Sen. Greg Clausen, DFL-Apple Valley, agreed that there had been “discrepancies” in how Minnesota State Colleges and Universities (MnSCU) institutions had overseen PSEO programs, but said those issues would be addressed through recent legislation, while the HCL changes would have a more sweeping effect.

“I see this as being way back to the [19]50s, ’60s college model,” Clausen said.

Hue Nguyen, assistant commissioner with the Minnesota Department of Education, said the agency had “some concerns” that the rules could limit local districts’ ability to launch programs, as they search for qualified educators.

Concurrent enrollment has continued to rise year-to-year, Nguyen said, with nearly 300 districts teaching more than 24,000 students in 2014. Concurrent enrollment access is also an “equity issue,” according to Nguyen, who said participation by minority students had risen 75 percent over a six-year period.

Gellman-Danley said she was interested to hear input from lawmakers and teachers, but pushed back when some challenged the need to upgrade the state’s standards.

“Let’s be in honest, in this country, and therefore in Minnesota, on assessments and outcomes, we’re not there yet,” Gellman-Danley said. She added, of students who take PSEO but cannot afford higher education: “We don’t feel they should get any less of an education than they would in college.”

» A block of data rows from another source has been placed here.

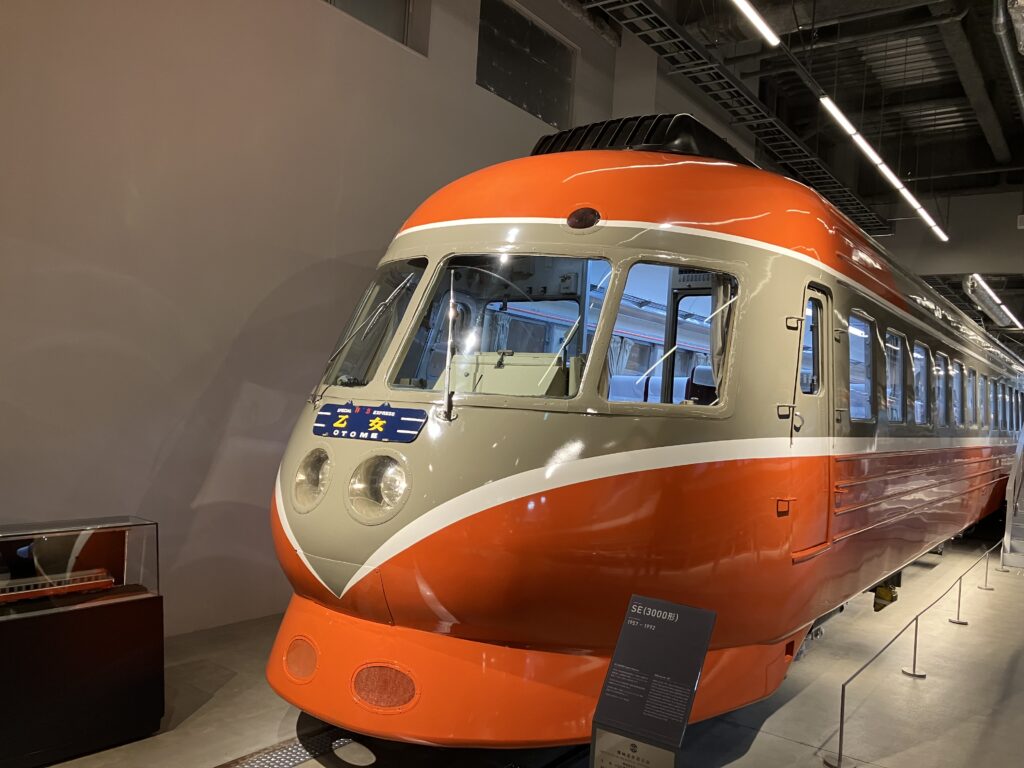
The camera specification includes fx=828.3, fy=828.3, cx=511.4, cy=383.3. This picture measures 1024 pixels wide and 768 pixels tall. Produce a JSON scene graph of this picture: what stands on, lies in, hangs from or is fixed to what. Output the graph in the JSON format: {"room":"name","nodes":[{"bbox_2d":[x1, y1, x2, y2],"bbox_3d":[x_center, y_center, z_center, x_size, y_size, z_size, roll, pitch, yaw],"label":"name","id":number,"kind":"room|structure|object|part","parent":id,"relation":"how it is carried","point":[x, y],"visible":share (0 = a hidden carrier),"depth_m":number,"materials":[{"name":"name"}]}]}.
{"room":"museum","nodes":[
{"label":"museum","id":0,"kind":"room"},
{"bbox_2d":[0,1,644,635],"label":"wall","id":1,"kind":"structure","parent":0,"point":[223,351],"depth_m":4.90,"materials":[{"name":"paint"}]},
{"bbox_2d":[323,0,427,55],"bbox_3d":[-1.244,-3.031,5.843,0.139,1.046,1.490,3,-1,36],"label":"window","id":2,"kind":"structure","parent":1,"relation":"in","point":[355,7],"depth_m":6.21,"materials":[{"name":"glass"}]},
{"bbox_2d":[476,0,575,127],"bbox_3d":[0.115,-2.886,7.585,0.140,0.952,1.477,3,-1,36],"label":"window","id":3,"kind":"structure","parent":1,"relation":"in","point":[533,106],"depth_m":7.53,"materials":[{"name":"glass"}]},
{"bbox_2d":[19,522,1023,767],"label":"floor","id":4,"kind":"structure","parent":0,"point":[908,680],"depth_m":4.46,"materials":[{"name":"grey concrete"}]},
{"bbox_2d":[0,515,164,767],"bbox_3d":[-2.059,1.048,3.355,0.461,0.862,1.167,3,-1,36],"label":"display case","id":5,"kind":"object","parent":4,"relation":"on","point":[124,614],"visible":0.99,"depth_m":3.41,"materials":[{"name":"glass"}]},
{"bbox_2d":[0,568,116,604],"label":"train","id":6,"kind":"object","parent":5,"relation":"in","point":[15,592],"visible":0.88,"depth_m":3.40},
{"bbox_2d":[218,728,366,767],"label":"metal grate","id":7,"kind":"object","parent":4,"relation":"in","point":[299,758],"visible":0.58,"depth_m":3.45,"materials":[{"name":"metal"}]},
{"bbox_2d":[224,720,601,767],"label":"track","id":8,"kind":"object","parent":4,"relation":"on","point":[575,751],"visible":0.31,"depth_m":3.49,"materials":[{"name":"black metal"}]},
{"bbox_2d":[266,127,1022,745],"bbox_3d":[3.028,0.343,8.087,2.324,3.488,11.701,3,-1,36],"label":"train","id":9,"kind":"object","parent":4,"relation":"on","point":[774,267],"visible":0.88,"depth_m":3.64,"materials":[{"name":"orange metal"}]},
{"bbox_2d":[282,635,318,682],"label":"grille","id":10,"kind":"object","parent":9,"relation":"in","point":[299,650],"visible":0.88,"depth_m":3.55,"materials":[{"name":"orange metal"}]},
{"bbox_2d":[292,447,331,512],"bbox_3d":[-0.812,0.400,3.576,0.263,0.249,0.240,3,-1,36],"label":"headlight","id":11,"kind":"object","parent":9,"relation":"in","point":[304,478],"visible":0.86,"depth_m":3.53,"materials":[{"name":"clear glass"}]},
{"bbox_2d":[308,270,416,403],"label":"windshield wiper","id":12,"kind":"object","parent":9,"relation":"attached to","point":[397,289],"visible":0.98,"depth_m":3.66,"materials":[{"name":"metal"}]},
{"bbox_2d":[313,404,426,442],"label":"train sign","id":13,"kind":"object","parent":9,"relation":"attached to","point":[355,416],"visible":0.97,"depth_m":3.39,"materials":[{"name":"blue"}]},
{"bbox_2d":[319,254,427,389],"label":"windshield","id":14,"kind":"object","parent":9,"relation":"in","point":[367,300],"visible":0.58,"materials":[{"name":"glass"}]},
{"bbox_2d":[347,452,409,524],"bbox_3d":[-0.487,0.391,3.248,0.308,0.251,0.257,3,-1,36],"label":"headlight","id":15,"kind":"object","parent":9,"relation":"in","point":[382,470],"visible":0.96,"depth_m":3.22,"materials":[{"name":"clear glass"}]},
{"bbox_2d":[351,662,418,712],"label":"grille","id":16,"kind":"object","parent":9,"relation":"in","point":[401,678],"visible":0.9,"depth_m":3.21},
{"bbox_2d":[442,264,457,421],"bbox_3d":[-0.254,-0.185,3.357,0.121,0.611,0.299,3,-1,-6],"label":"windshield wiper","id":17,"kind":"object","parent":9,"relation":"attached to","point":[450,332],"visible":0.98,"depth_m":3.33,"materials":[{"name":"silver metal"}]},
{"bbox_2d":[392,253,611,402],"bbox_3d":[0.002,-0.241,3.495,0.781,0.661,0.446,3,-1,22],"label":"windshield","id":18,"kind":"object","parent":9,"relation":"in","point":[433,364],"visible":0.57,"depth_m":3.51,"materials":[{"name":"clear glass"}]},
{"bbox_2d":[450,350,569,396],"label":"dashboard","id":19,"kind":"object","parent":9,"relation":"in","point":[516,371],"visible":0.42,"depth_m":3.70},
{"bbox_3d":[0.156,1.301,4.424,2.611,0.366,2.739,3,-1,36],"label":"skirt","id":20,"kind":"part","parent":9,"relation":"part of","materials":[{"name":"orange metal"}]},
{"bbox_2d":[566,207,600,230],"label":"signal light","id":21,"kind":"object","parent":9,"relation":"attached to","point":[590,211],"visible":0.96,"depth_m":3.57,"materials":[{"name":"red glass"}]},
{"bbox_2d":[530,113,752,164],"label":"air conditioner","id":22,"kind":"object","parent":9,"relation":"on","point":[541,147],"visible":0.34,"depth_m":4.43,"materials":[{"name":"black metal"}]},
{"bbox_2d":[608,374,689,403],"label":"seat","id":23,"kind":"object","parent":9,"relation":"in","point":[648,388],"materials":[{"name":"blue fabric"}]},
{"bbox_2d":[601,260,739,411],"bbox_3d":[0.711,-0.191,3.637,0.581,0.715,0.246,3,-1,-8],"label":"side window","id":24,"kind":"structure","parent":9,"relation":"in","point":[685,304],"depth_m":3.65,"materials":[{"name":"clear glass"}]},
{"bbox_2d":[685,363,717,405],"bbox_3d":[1.239,0.140,5.174,0.427,0.537,0.534,3,-1,36],"label":"seat","id":25,"kind":"object","parent":9,"relation":"in","point":[709,371],"visible":0.28,"depth_m":5.15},
{"bbox_2d":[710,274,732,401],"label":"curtain","id":26,"kind":"object","parent":9,"relation":"in","point":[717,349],"visible":0.24,"depth_m":4.06,"materials":[{"name":"fabric"}]},
{"bbox_2d":[791,283,833,556],"bbox_3d":[1.574,0.220,4.475,0.182,1.467,0.689,3,-1,36],"label":"train door","id":27,"kind":"structure","parent":9,"relation":"in","point":[810,293],"depth_m":4.50,"materials":[{"name":"metal"}]},
{"bbox_2d":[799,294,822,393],"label":"door window","id":28,"kind":"structure","parent":27,"relation":"in","point":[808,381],"depth_m":4.64,"materials":[{"name":"clear glass"}]},
{"bbox_2d":[847,311,874,421],"bbox_3d":[2.356,-0.103,5.717,0.144,0.797,0.774,3,-1,36],"label":"train window","id":29,"kind":"structure","parent":9,"relation":"in","point":[861,332],"depth_m":5.82,"materials":[{"name":"clear glass"}]},
{"bbox_2d":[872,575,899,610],"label":"train undercarriage part","id":30,"kind":"object","parent":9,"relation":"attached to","point":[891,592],"visible":0.55,"depth_m":6.61,"materials":[{"name":"yellow"}]},
{"bbox_2d":[884,328,904,424],"bbox_3d":[3.052,-0.042,6.754,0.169,0.831,0.747,3,-1,36],"label":"train window","id":31,"kind":"structure","parent":9,"relation":"in","point":[889,392],"depth_m":6.89,"materials":[{"name":"glass"}]},
{"bbox_2d":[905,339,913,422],"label":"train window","id":32,"kind":"structure","parent":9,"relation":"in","point":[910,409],"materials":[{"name":"glass"}]},
{"bbox_2d":[912,342,927,425],"bbox_3d":[3.494,0.021,7.430,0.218,0.801,0.662,3,-1,36],"label":"train window","id":33,"kind":"structure","parent":9,"relation":"in","point":[921,362],"depth_m":7.44,"materials":[{"name":"glass"}]},
{"bbox_3d":[5.691,0.137,10.955,0.644,1.008,10.356,3,-1,36],"label":"windows","id":34,"kind":"part","parent":9,"relation":"part of","materials":[{"name":"clear glass"}]},
{"bbox_2d":[933,353,946,426],"bbox_3d":[4.256,0.088,8.435,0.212,0.827,0.708,3,-1,36],"label":"train window","id":35,"kind":"structure","parent":9,"relation":"in","point":[940,381],"depth_m":8.51,"materials":[{"name":"glass"}]},
{"bbox_2d":[952,359,963,427],"bbox_3d":[5.029,0.126,9.517,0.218,0.876,0.723,3,-1,36],"label":"train window","id":36,"kind":"structure","parent":9,"relation":"in","point":[957,375],"depth_m":9.58,"materials":[{"name":"glass"}]},
{"bbox_2d":[966,365,975,427],"bbox_3d":[5.330,0.161,9.873,0.238,0.850,0.618,3,-1,36],"label":"train window","id":37,"kind":"structure","parent":9,"relation":"in","point":[969,403],"depth_m":9.82,"materials":[{"name":"clear glass"}]},
{"bbox_2d":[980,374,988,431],"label":"train window","id":38,"kind":"structure","parent":9,"relation":"in","point":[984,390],"depth_m":11.41,"materials":[{"name":"clear glass"}]},
{"bbox_2d":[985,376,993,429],"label":"train window","id":39,"kind":"structure","parent":9,"relation":"in","point":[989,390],"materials":[{"name":"clear glass"}]},
{"bbox_2d":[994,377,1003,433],"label":"train window","id":40,"kind":"structure","parent":9,"relation":"in","point":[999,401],"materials":[{"name":"clear glass"}]},
{"bbox_2d":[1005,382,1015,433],"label":"train window","id":41,"kind":"structure","parent":9,"relation":"in","point":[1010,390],"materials":[{"name":"clear glass"}]},
{"bbox_2d":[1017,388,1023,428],"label":"train window","id":42,"kind":"structure","parent":9,"relation":"in","point":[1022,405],"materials":[{"name":"clear glass"}]},
{"bbox_2d":[589,593,715,767],"bbox_3d":[0.429,1.118,2.584,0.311,0.810,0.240,3,-1,36],"label":"information sign","id":43,"kind":"object","parent":4,"relation":"on","point":[685,713],"visible":0.99,"depth_m":2.56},
{"bbox_2d":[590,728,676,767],"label":"plaque","id":44,"kind":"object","parent":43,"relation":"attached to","point":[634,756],"visible":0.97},
{"bbox_2d":[822,677,853,767],"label":"stanchion","id":45,"kind":"object","parent":4,"relation":"on","point":[840,730],"visible":0.97,"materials":[{"name":"silver metal"}]},
{"bbox_2d":[824,543,998,767],"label":"barrier railing","id":46,"kind":"object","parent":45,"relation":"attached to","point":[840,730],"visible":0.99,"depth_m":4.43,"materials":[{"name":"grey metal"}]},
{"bbox_2d":[900,612,925,678],"bbox_3d":[2.561,1.617,5.262,0.152,0.466,0.156,3,-1,36],"label":"stanchion","id":47,"kind":"object","parent":4,"relation":"on","point":[916,624],"visible":0.97,"depth_m":5.25,"materials":[{"name":"silver metal"}]},
{"bbox_2d":[948,570,969,624],"bbox_3d":[3.667,1.696,6.758,0.162,0.498,0.164,3,-1,36],"label":"barrier post","id":48,"kind":"object","parent":4,"relation":"on","point":[952,620],"visible":0.98,"depth_m":6.74,"materials":[{"name":"silver metal"}]},
{"bbox_2d":[977,545,996,590],"bbox_3d":[4.735,1.811,8.230,0.169,0.471,0.190,3,-1,36],"label":"barrier post","id":49,"kind":"object","parent":4,"relation":"on","point":[986,569],"visible":0.98,"depth_m":8.21,"materials":[{"name":"silver metal"}]},
{"bbox_2d":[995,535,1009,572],"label":"barrier post","id":50,"kind":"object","parent":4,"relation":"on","point":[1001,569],"visible":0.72,"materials":[{"name":"grey metal"}]},
{"bbox_2d":[1002,426,1023,569],"bbox_3d":[7.292,0.847,10.399,1.576,2.787,3.676,3,-1,36],"label":"staircase","id":51,"kind":"structure","parent":4,"relation":"on","point":[1022,510],"depth_m":9.89,"materials":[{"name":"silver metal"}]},
{"bbox_2d":[576,0,1023,272],"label":"ceiling","id":52,"kind":"structure","parent":0,"point":[921,175],"depth_m":10.96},
{"bbox_2d":[562,0,885,237],"bbox_3d":[2.188,-2.989,8.356,0.767,0.403,11.072,3,-1,36],"label":"cable tray","id":53,"kind":"object","parent":52,"relation":"hanging from","point":[840,190],"visible":0.95,"depth_m":8.24,"materials":[{"name":"black metal"}]},
{"bbox_2d":[733,0,780,46],"bbox_3d":[1.098,-3.049,5.065,0.096,0.768,2.889,3,-1,36],"label":"linear light","id":54,"kind":"object","parent":52,"relation":"hanging from","point":[755,16],"visible":0.98,"depth_m":5.97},
{"bbox_2d":[819,94,949,243],"bbox_3d":[4.037,-2.437,8.768,0.102,0.611,5.155,3,-1,36],"label":"linear light","id":55,"kind":"object","parent":52,"relation":"hanging from","point":[851,130],"visible":0.96,"depth_m":8.05,"materials":[{"name":"white plastic"}]},
{"bbox_2d":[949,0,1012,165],"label":"ceiling beam","id":56,"kind":"object","parent":52,"relation":"attached to","point":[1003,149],"visible":0.98,"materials":[{"name":"metal"}]},
{"bbox_2d":[962,274,1022,329],"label":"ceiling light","id":57,"kind":"object","parent":52,"relation":"hanging from","point":[991,304],"visible":0.96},
{"bbox_2d":[993,0,1023,124],"bbox_3d":[5.276,-3.160,8.526,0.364,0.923,5.501,3,-1,36],"label":"pipe","id":58,"kind":"object","parent":52,"relation":"hanging from","point":[1014,76],"visible":0.99,"depth_m":7.50,"materials":[{"name":"metal"}]},
{"bbox_2d":[879,188,1023,282],"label":"back wall","id":59,"kind":"structure","parent":0,"point":[1016,231],"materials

Rep. Bud Nornes, R-Fergus Falls, was mostly guarded in his comments on Thursday but opened up a bit in a constituent message issued by his office on Friday morning. Nornes, chair of the House Higher Education Policy and Finance Committee, wrote that the HLC’s new order amounts to “overreach,” and said he and other lawmakers are considering their options on how to block the rule.

“The big question,” Nornes wrote, “is what do we do with a board that … holds the accreditation hammer over the heads of schools as it demands compliance?”

Several other lawmakers, especially those with MNSCU colleges in their districts, did wonder aloud Thursday about the prospect of schools losing accreditation. The evaluation of schools to comply with the new rule will not even begin until September 2017, Gellman-Danley said, and schools would then have two years to reach compliance. Institutions can take a number of paths to meet compliance, and those that are simply eliminating some programs or teachers were doing so on their own.

Gellman-Danley added that no institution had ever lost accreditation over failures within a single subject issue. “Our job is not to close institutions,” she said.